Alfred Émile Léopold Stevens (11 May 1823 – 24 August 1906) was a Belgian painter, known for his paintings of elegant modern women.
Alfred Stevens was born in Brussels. He came from a family involved with the visual arts: his older brother Joseph (1816–1892) and his son Léopold (1866–1935) were painters, while another brother Arthur (1825–99) was an art dealer and critic. His father, who had fought in the Napoleonic wars in the army of William I of the Netherlands, was an art collector who owned several watercolors by Eugène Delacroix, among other artists. His mother's parents ran Café de l'Amitié in Brussels, a meeting place for politicians, writers, and artists. All the Stevens children benefited from the people they met there, and the social skills they acquired in growing up around important people.
After the death of his father in 1837, Stevens left middle school to begin study at the Académie Royale des Beaux-Arts in Brussels, where he knew François Navez, the Neo-Classical painter and former student of Jacques-Louis David who was its director and an old friend of Stevens's grandfather. Following a traditional curriculum, he drew from casts of classical sculpture for the first two years, and then drew from live models. In 1843, Stevens went to Paris, joining his brother Joseph who already was there. He was admitted to the École des Beaux-Arts, the most important art school in Paris. Although it is said that he became a student of its director Jean Auguste Dominique Ingres, this is likely not true. An early picture by Stevens, The Pardon or Absolution (Hermitage, St. Petersburg), signed and dated 1849, shows his mastery of a conventional naturalistic style which owes much to 17th-century Dutch genre painting. Like the Belgian painter and friend with whom he stayed in Paris, Florent Joseph Marie Willems (1823–1905), Stevens carefully studied works by painters such as Gerard ter Borch and Gabriel Metsu.
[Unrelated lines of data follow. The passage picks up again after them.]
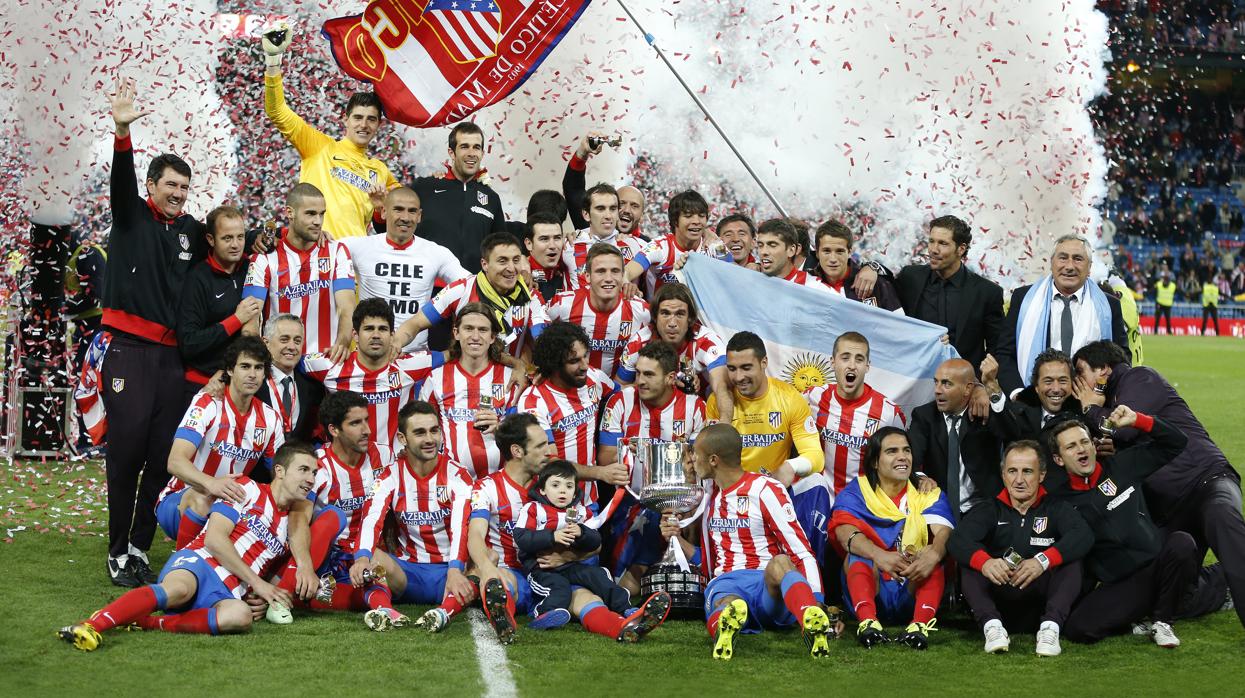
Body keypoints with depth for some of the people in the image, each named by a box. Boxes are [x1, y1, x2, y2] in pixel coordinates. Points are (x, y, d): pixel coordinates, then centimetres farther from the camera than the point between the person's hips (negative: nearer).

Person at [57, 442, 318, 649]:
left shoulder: (291, 522, 27)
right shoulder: (247, 490, 9)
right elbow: (214, 538, -2)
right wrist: (256, 582, -4)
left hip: (225, 595, 3)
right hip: (198, 561, -3)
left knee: (241, 616, -36)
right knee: (179, 589, -42)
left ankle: (145, 622, -39)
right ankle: (90, 625, -52)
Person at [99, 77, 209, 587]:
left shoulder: (192, 231, 14)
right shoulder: (132, 217, 4)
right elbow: (121, 180, -14)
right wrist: (122, 133, -31)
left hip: (172, 354, 4)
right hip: (128, 347, -4)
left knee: (163, 455, 1)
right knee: (127, 447, -8)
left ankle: (140, 548, 10)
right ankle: (117, 552, 0)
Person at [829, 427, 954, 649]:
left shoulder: (928, 494, 10)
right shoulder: (855, 492, 5)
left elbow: (943, 532, -10)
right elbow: (845, 533, -16)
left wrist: (933, 555, -36)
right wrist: (880, 556, -38)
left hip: (914, 588, 1)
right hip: (871, 589, -1)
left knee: (932, 556, -25)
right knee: (857, 554, -27)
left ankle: (921, 623, -45)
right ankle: (867, 621, -48)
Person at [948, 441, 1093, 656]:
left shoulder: (1056, 508, 9)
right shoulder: (991, 510, 11)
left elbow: (1084, 535, -14)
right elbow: (957, 540, -10)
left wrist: (1043, 560, -32)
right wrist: (985, 561, -34)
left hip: (1043, 597, -1)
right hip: (999, 603, 1)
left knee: (1071, 559, -22)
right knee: (970, 562, -20)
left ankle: (1050, 625, -40)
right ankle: (992, 624, -40)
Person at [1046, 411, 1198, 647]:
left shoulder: (1121, 467, 11)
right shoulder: (1059, 501, 8)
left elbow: (1176, 443, 14)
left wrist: (1136, 420, 1)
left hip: (1157, 565, 1)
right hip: (1118, 585, -1)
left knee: (1182, 543, -33)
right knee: (1077, 627, -28)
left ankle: (1161, 621, -11)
Stevens's work was shown publicly for the first time in 1851, when three of his paintings were admitted to the Brussels Salon. He was awarded a third-class medal at the Paris Salon in 1853, and a second-class medal at the Universal Exposition in Paris in 1855. His Ce qu'on appelle le vagabondage [What is called vagrancy] (Musée d'Orsay, Paris) attracted the attention of Napoleon III who, as a result of the scene in the picture, ordered that soldiers no longer be used to pick up the poor from the streets. Two other paintings he exhibited at the Salon in Antwerp that year, Chez soi or At Home (present location unknown) and The Painter and his Model (Walters Art Museum, Baltimore), introduced subjects from "la vie moderne" for which he became known: an elegant young woman in contemporary dress and the artist in his studio. In 1857, Stevens made his first important sale to a private collector, when Consolation was bought for a rumored 6,000 francs by the Berlin collector and dealer Ravéné. At the same time, he and his brother were becoming part of the art world of Paris, meeting people such as the Goncourt brothers, Théophile Gautier, and Alexandre Dumas at the salons of Princess Mathilde as well as popular cafés. In 1858, Stevens married Marie Blanc, who came from a rich Belgian family and old friends of the Stevens's. Eugène Delacroix was a witness at the ceremony.